Pereira detalha que em caso de descumprimento do acordo, aquele que se sentir lesado pode procurar a Justiça.
PRECONCEITO CONTRA COPARENTALIDADE
Uma das maiores dificuldades para aqueles que buscam a coparentalidade, segundo as pessoas ouvidas pela reportagem, é lidar com o preconceito. “Essa prática é muito rejeitada porque dizem que representa o fim da família tradicional.
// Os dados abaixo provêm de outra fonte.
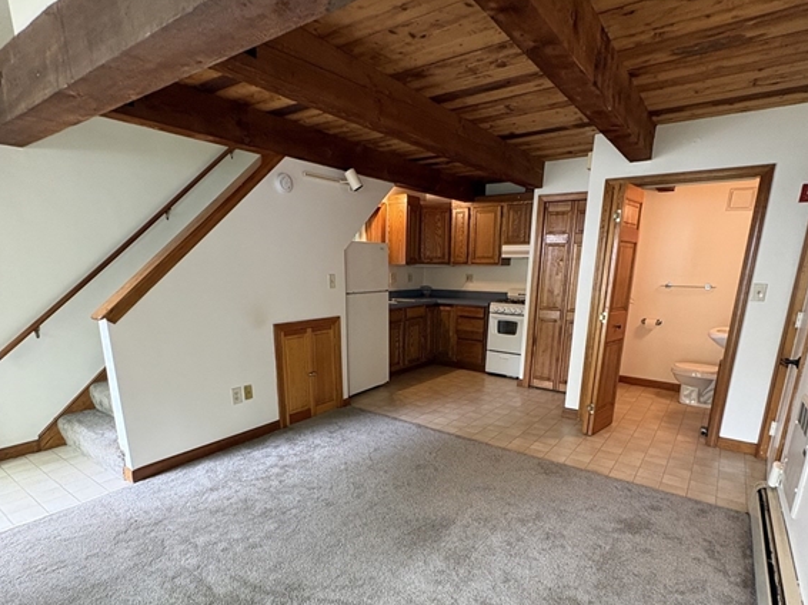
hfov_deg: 84.7
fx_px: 443
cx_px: 403
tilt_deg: -13.7
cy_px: 381
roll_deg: +0.0
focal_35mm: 19
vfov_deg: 67.5
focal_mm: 2.22
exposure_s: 1/60
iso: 250
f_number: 2.2
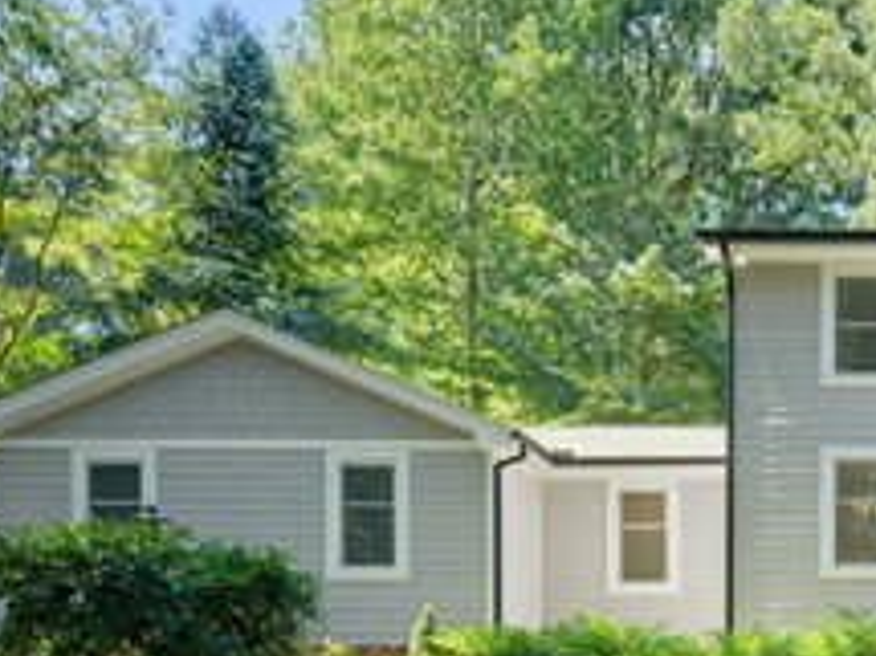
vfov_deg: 33.1
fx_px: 986
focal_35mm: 39
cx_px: 947
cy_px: 682
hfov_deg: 39.7
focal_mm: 17
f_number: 7.1
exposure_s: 1/30
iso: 500
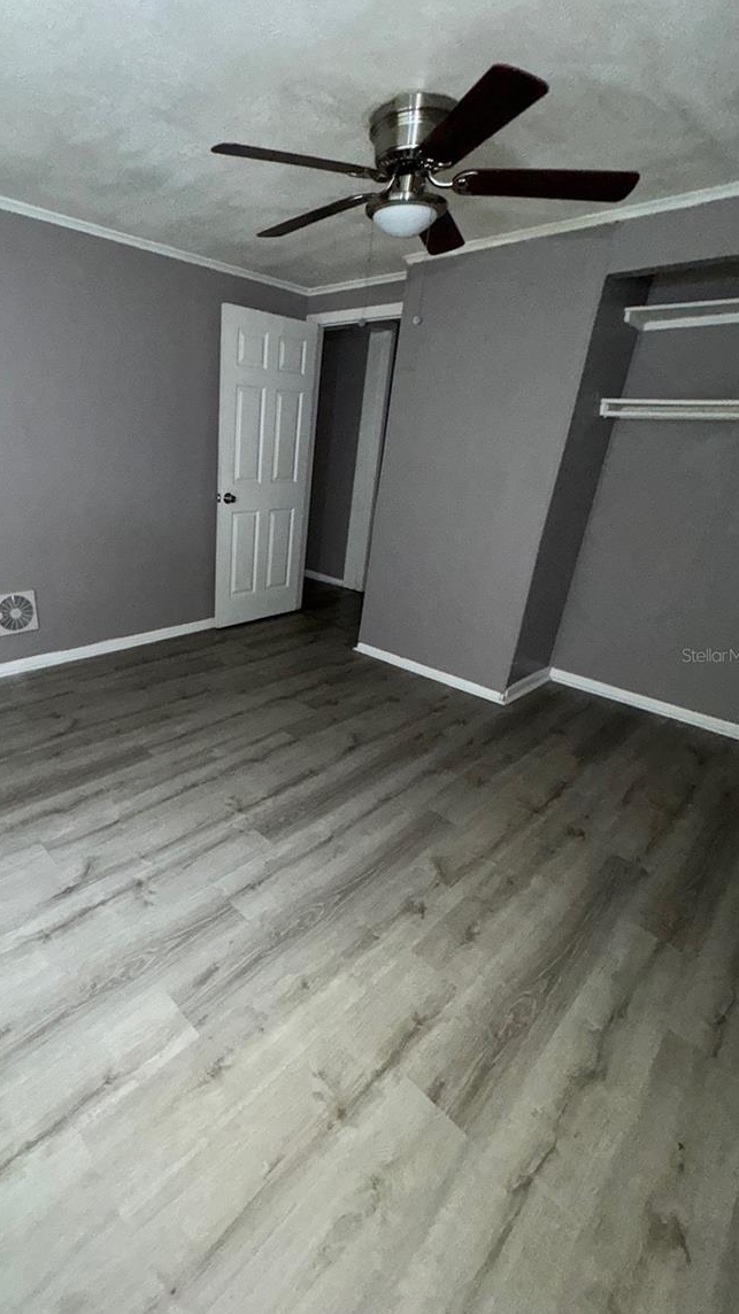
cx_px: 246
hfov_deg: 65.3
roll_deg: -2.8
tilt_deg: -20.6
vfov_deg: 99.4
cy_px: 655
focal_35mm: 16
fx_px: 558
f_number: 2.2
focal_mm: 2.22
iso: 320
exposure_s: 1/50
Por isso, muitos preferem fazer escondido, para não ter esse tipo de julgamento da sociedade”, diz Taline.
Para a psicóloga Iolete Ribeiro, a coparentalidade representa um avanço importante para a legitimação de novas formações de família. “Esse modelo está relacionado com a natureza do vínculo que os pais estabelecem com a criança e não com o envolvimento do casal. A maternidade e o relacionamento conjugal são relações diferentes e sempre foram”, diz.
Iolete ressalta que apesar dos avanços que representa, a coparentalidade também pode trazer dificuldades. “Assim como em outros modelos, nem tudo será perfeito. Na coparentalidade, existe o desafio de escolher a pessoa que será sua parceira na criação do filho. Mas não há uma certeza de que aquele parceiro contribuirá de uma forma legal e cumprirá com suas obrigações.”
Mesmo tendo sido alvo de críticas, Aparecida não se arrepende de ter recorrido à coparentalidade. “Algumas pessoas fizeram chacota, mas eu não me importo. A gente vive em um país que tem muitas pessoas preconceituosas e, para elas, esse tipo de família não caberia na sociedade. Para mim, o importante é que consegui realizar meu sonho de ser mãe e hoje tenho o maior amor da minha vida”, diz.
*O nome foi alterado a pedido do entrevistado.